Exosomes are small membrane vesicles secreted by most cell types, either normal or malignant and are found in most body fluids such as saliva, plasma and breast milk. In the past decade, the interest in these vesicles has been growing more and more since it was found that besides their beneficial functions such as the removal of cellular debris and unnecessary proteins during cell maturation process, they can also interact with other cells and transfer information between them, thus helping diseases like cancer to progress. The present work intended to use gold nanoparticles as vehicles for gene silencing in an attempt to reduce the tumor-derived exosome secretion, regulated by Rab27a protein, and also aimed to compare the exosome secretion between two breast cell lines, MCF7 and MDA. Changes in RAB27A gene expression were measured by Real-time Quantitative PCR and it was revealed a decreased in RAB27A gene expression, as expected.
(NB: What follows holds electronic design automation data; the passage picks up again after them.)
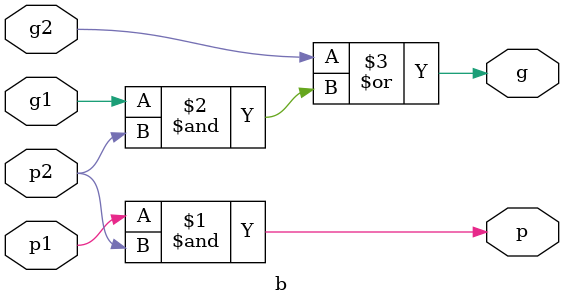
<source format=v>
module b(input g1, g2, p1, p2, output g, p);

assign p = p1 & p2;
assign g = g2 | (g1 & p2);

endmodule
</source>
Exosomes were isolated and purified by two different methods, ultracentrifugation and the commercial kit ExoQuick™ Solution, and further characterized using Western Blot analysis. ExoQuick™ Solution was proven to be the most efficient method for exosome isolation and it was revealed that MDA cells secrete more exosomes. Furthermore, the isolated MCF7-derived exosomes were placed together with a normal bronchial/tracheal epithelial cell line (BTEC) for an additional assay, which aimed to observe the uptake of exosomes by other cells and the exosomes’ capability of promoting cell-cell communication. This observation was made based on alterations in the expression levels of c-Myc and miR-21 genes and the fact that they both have an increased expression in BTEC cells incubated with tumor-derived exosomes when compared to control cells (without incubation with the exosomes) lead us to the conclusion that the exosome uptake and exchange of information between the exosomes and the normal cells did occurred.